In 1956 they launched the Ross Auto 25, which could carry a payload of 25 cwt when fitted with a milk float body, but with a low frame height of just 1.5 ft, could also be fitted with a refuse collection body, or could be used as a tractor unit, when it could carry 1 ton and pull a 1-ton trailer. It was 4 ft 1.5 in wide, and came fitted with a 2.6 hp motor, which was mounted on Metalastic rubber bushes, to reduce shock loads to the transmission system. Two racks of batteries were mounted either side of the chassis, and battery capacities of 161 Amp-hours to 240 Amp-hours could be accommodated, depending on the use to which the vehicle would be put. The batteries were designed so that they could easily be replaced with fully charged batteries if they became flat. Control was by a two or three speed fully automatic controller and contactor assembly. The vehicle was extremely manoeuvrable, having a turning circle of only 20 ft, and depending on the gear ratio of the back axle, had a top speed of 8 or 16 mph.

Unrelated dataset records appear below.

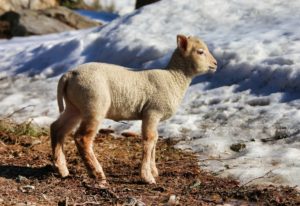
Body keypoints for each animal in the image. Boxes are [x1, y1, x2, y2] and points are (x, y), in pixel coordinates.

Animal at [50, 34, 217, 184]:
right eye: (200, 51)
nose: (215, 64)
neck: (174, 78)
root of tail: (69, 74)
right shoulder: (152, 111)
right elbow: (150, 139)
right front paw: (147, 177)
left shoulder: (154, 115)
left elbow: (155, 139)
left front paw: (153, 171)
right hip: (94, 104)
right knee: (82, 138)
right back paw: (96, 173)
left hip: (75, 106)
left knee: (57, 128)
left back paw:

Ross exhibited a four-wheel ride-on float with a vertical steering wheel at the 1958 Dairy Show. It was the first time they had attended the show, and the 20 cwt vehicle had a range of 12 – 20 miles and a speed of 10–12 mph.

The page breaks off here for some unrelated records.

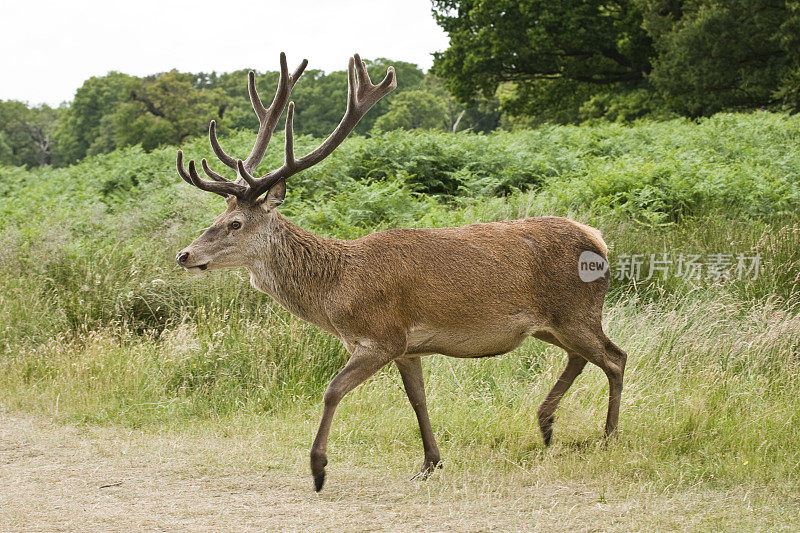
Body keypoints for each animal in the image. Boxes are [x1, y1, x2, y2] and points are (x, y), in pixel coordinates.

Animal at [173, 53, 624, 490]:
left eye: (235, 224)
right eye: (219, 216)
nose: (184, 255)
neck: (337, 291)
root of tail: (598, 238)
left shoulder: (382, 336)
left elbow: (332, 390)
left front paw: (318, 468)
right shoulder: (409, 347)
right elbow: (417, 399)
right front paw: (429, 464)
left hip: (576, 311)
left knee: (614, 357)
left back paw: (608, 438)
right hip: (552, 323)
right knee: (583, 357)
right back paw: (546, 424)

In the 1960s, they introduced a model called the Stallion. By 1971, this was available in a number of formats, covered by seven variations of the chassis, and bodywork suitable for use as an ambulance, delivery van, general-purpose vehicle, interworks transporter, milk float, mobile shop, and refuse loader. Payloads varied from 15 to 25 cwt, speeds from 15 to 21 mph were achievable, and the vehicles had a range of between 30 and 45 mi. For an additional cost, electronic control could be fitted. Besides the Stallion, they also manufactured minibuses, general purpose vans, platform trucks, ambulances, and dairy vehicles suitable for payloads up to 3 long tons.

===Diversification===
Despite carrying articles about the vehicles that Ross were producing, Commercial Motor magazine failed to list Ross in its summary of electric vehicle manufacturers in both 1956 and 1960. Electric vehicle production ceased in the late 1980s, by which time the company had used its electrical and mechanical engineering skills to diversify into mobility services, and began trading as Ross Care. They supply and maintain mobility equipment for some 80,000 customers, and have outlets in Ellesmere Port, Leeds and Sunderland.